I was grateful to have such caring hosts in Edinburgh, Warren even rode with me to East Linton under the rain. I will never forget all the things I learnt from this couple, once I settle down a bit in Spain, I will definitely upgrade my gears and tell people the difference on this blog!
Following National Cycle Network 76, I rode through Dunbar, and all the way down to Berwick-upon-tweed.
The little part in Eyemouth is very challenging, going uphill for 200m without a stop!
There are plenty of sheep saying hello to me!
Spent a night camping in a forest in Berwick, the raindrops woke me up in the middle of the night.
The next day I got up quite late, and I was worried that I didn’t have enough time to arrive on time to my next host’s home in Newcastle, riding on muddy and rocky National Cycle Network would only slow me down. That’s why I didn’t listen to my host’s advice, but jumped to the highway A1, passing Alnwick towards Newcastle. It saved me almost 2-3 hours, actually it was not as dangerous as people said. Of course if the ramps could be made wider, it would be much safer. More than 99.9% drivers when they see cyclists on the road, they will overtake us safely, and only do it when there is enough space in the opposite line. Otherwise they would just drive slowly behind us.
In Newcastle, I met my most weird host ever. I was still grateful to use his bathroom and kitchen (I put one spice in my pasta, and then read the due date, it was due in 2004!! Luckily my stomach is tough now!!), and he brought me to a social meeting, but I just didn’t feel he wanted to communicate with me. Maybe we just didn’t click. However, the most awkward thing was the next morning, he tried to help me fix my front break and eventually broke the wire, he then just suggested me to get it fixed in a bike shop instead. (It was 8am but the bike shop opened at 9am)
After I get the break fixed, I chose to stay on National Cycle Network again, but it was proved to be a wrong choice. I cleaned my bike in Newcastle, but then the next day it was covered with mud again.

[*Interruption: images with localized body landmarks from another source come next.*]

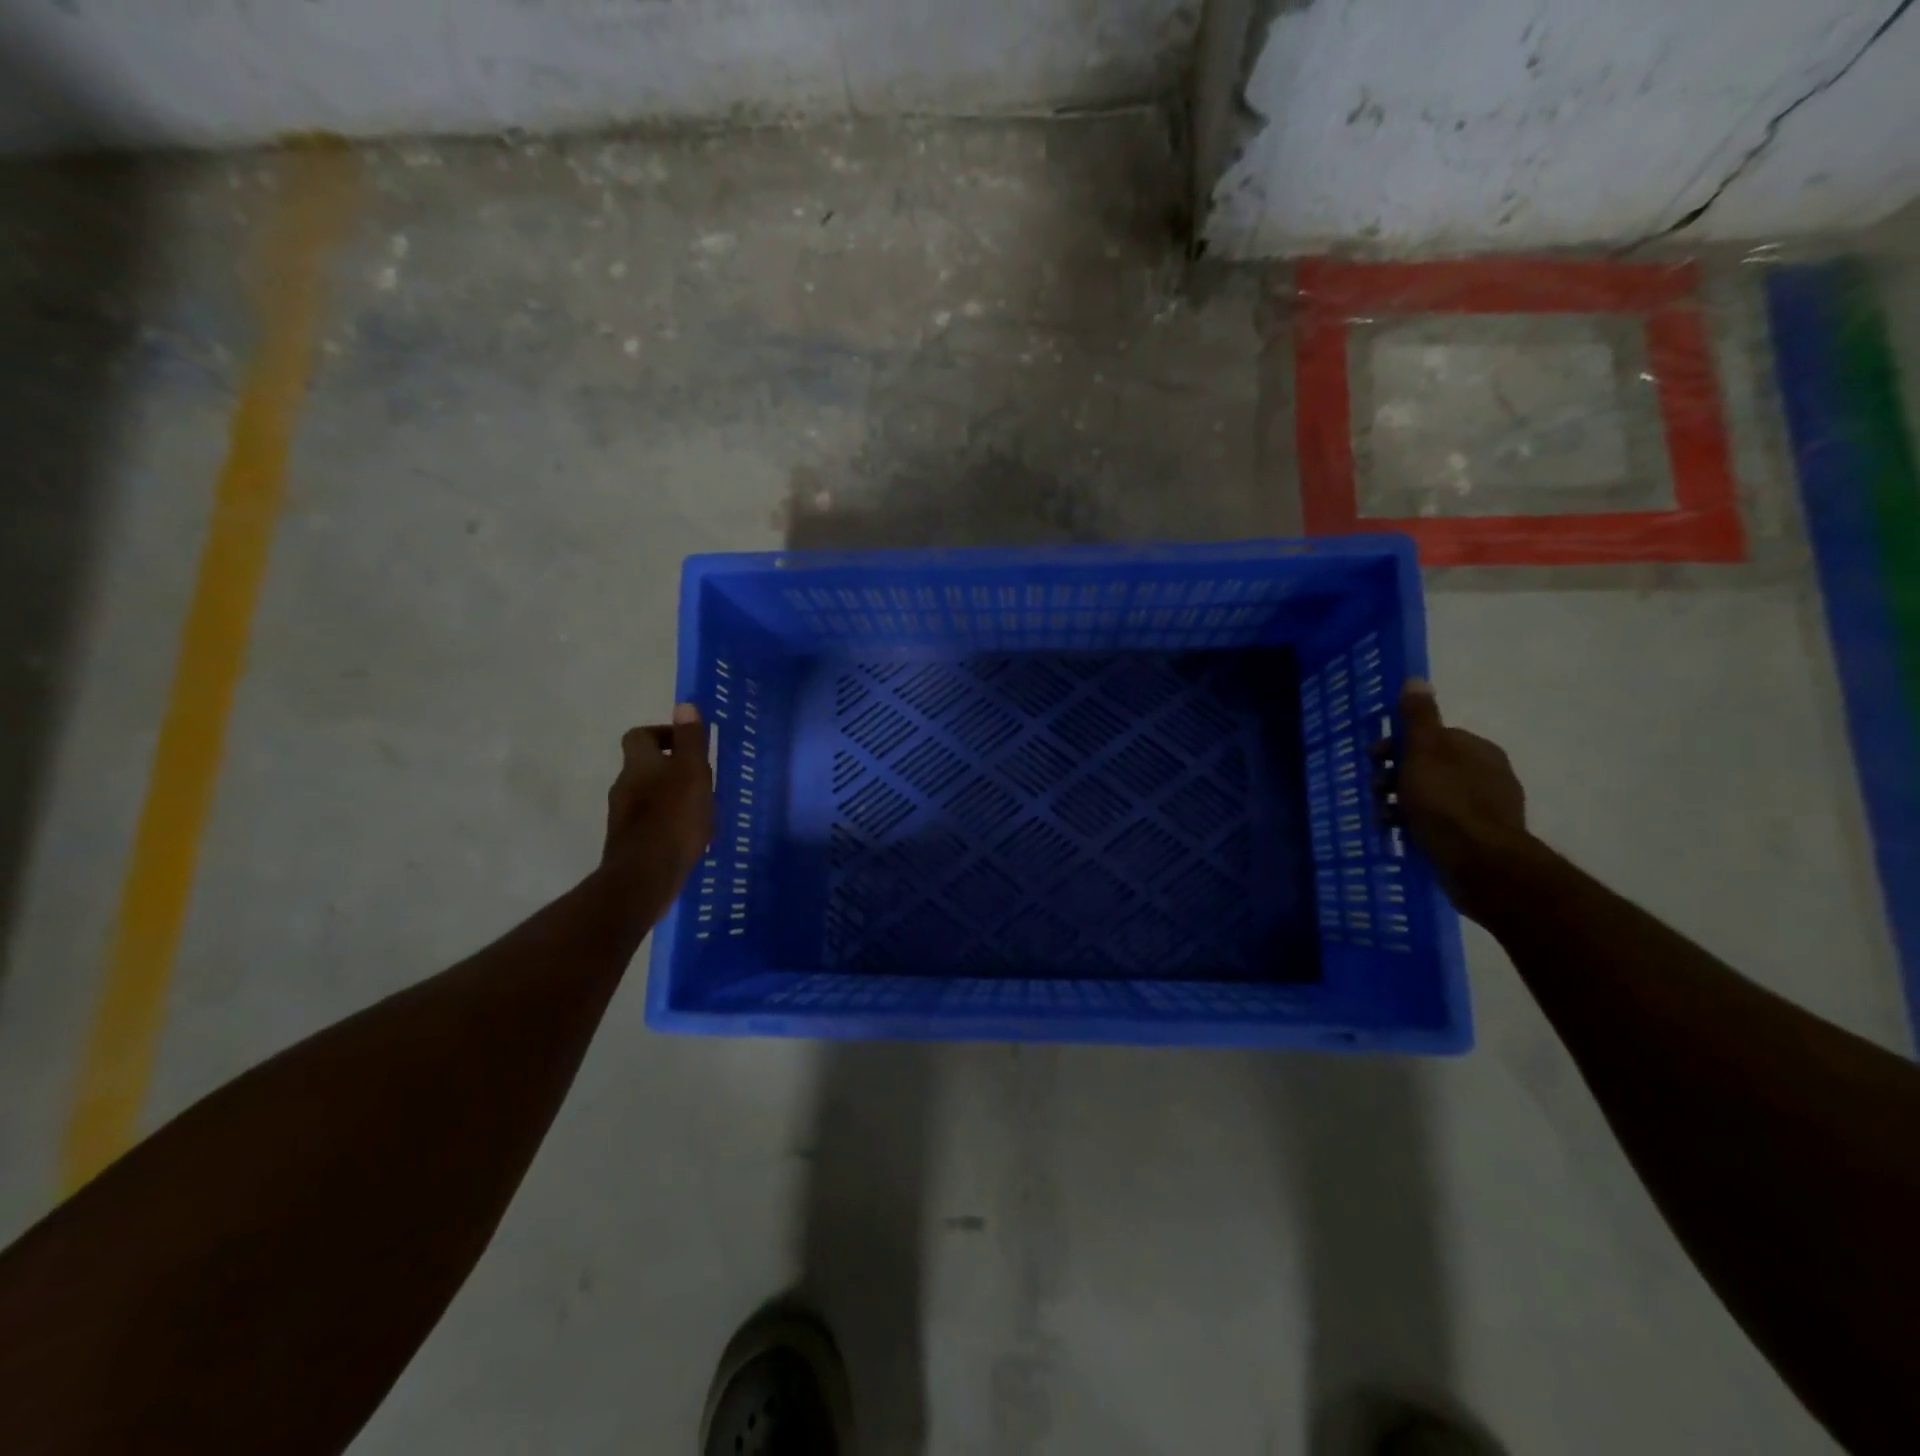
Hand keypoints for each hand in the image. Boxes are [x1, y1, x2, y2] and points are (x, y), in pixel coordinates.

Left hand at [602, 704, 714, 905]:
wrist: (644, 876)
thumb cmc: (674, 818)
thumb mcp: (692, 772)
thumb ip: (691, 740)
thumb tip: (684, 705)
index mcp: (639, 764)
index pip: (640, 735)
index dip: (663, 734)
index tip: (689, 745)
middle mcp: (624, 785)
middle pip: (644, 766)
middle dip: (671, 768)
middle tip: (702, 778)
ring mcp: (623, 817)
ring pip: (648, 795)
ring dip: (671, 796)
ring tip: (701, 808)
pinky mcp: (629, 843)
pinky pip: (650, 822)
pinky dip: (667, 822)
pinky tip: (689, 836)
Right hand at [1389, 679, 1528, 916]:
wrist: (1480, 863)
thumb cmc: (1446, 802)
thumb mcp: (1423, 753)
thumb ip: (1419, 718)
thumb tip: (1416, 680)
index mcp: (1477, 749)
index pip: (1431, 737)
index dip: (1397, 746)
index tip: (1374, 759)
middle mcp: (1487, 774)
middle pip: (1429, 767)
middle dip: (1396, 777)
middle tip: (1375, 792)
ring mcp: (1486, 808)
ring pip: (1431, 796)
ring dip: (1401, 804)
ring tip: (1384, 819)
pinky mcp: (1479, 838)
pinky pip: (1439, 823)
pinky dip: (1417, 825)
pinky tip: (1401, 835)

And even worse, some of the routes require me to carry my bike to climb up or down 20 steps!! Are you kidding me?? I also don’t like those roads paved with big rocks or big pebbles, it is too bumpy and shaky to ride on these bad roads!
In October, the daylight is getting shorter obviously. I had to stop riding at around 6pm, as I don’t enjoy riding at night unless it is essential. There was a big theme park set up in the middle of a small town called Yarm. I stopped for a while to absorb the joyful atmosphere!
I couldn’t find a place to camp inside town, so I rode further and located a patch of green on my Google map, that is actually a private property, but all the lights were off. I took the risk of being kicked out (the chance is very low I guess) and set up my tent in dark. And I didn’t want to wake up anyone when I started cooking, so I tried my first time to cook inside my tent. That was a terrible decision, I almost burnt my tent or suffocated inside!! Since my coka-cola stove has no ways to turn down the flame, it is quite dangerous! My tent trapped all the heat within, it was very warm, but at the same time, it consumed all the oxygen. At that moment, you should put out the fire or open a door to breathe. I chose the latter, and finally finished my risky cooking.
The next morning after I packed up all my things, right before I set off, a guy came out from the house…
Guy: What are you doing?
Me: I was camping here last night but I am leaving now.
Guy: What? You can’t do that!!
Me: I am sorry but I am going now, thank you!
Heading towards Leeds, I saw a pretty rainbow again!
Thanks to my old schoolmate James for hosting me, last time we met was already 8-9 years ago in Hongkong. Things changed, time flew but friendship always last! Catching up with old friends is always interesting, to see how the society shaped us into totally different persons!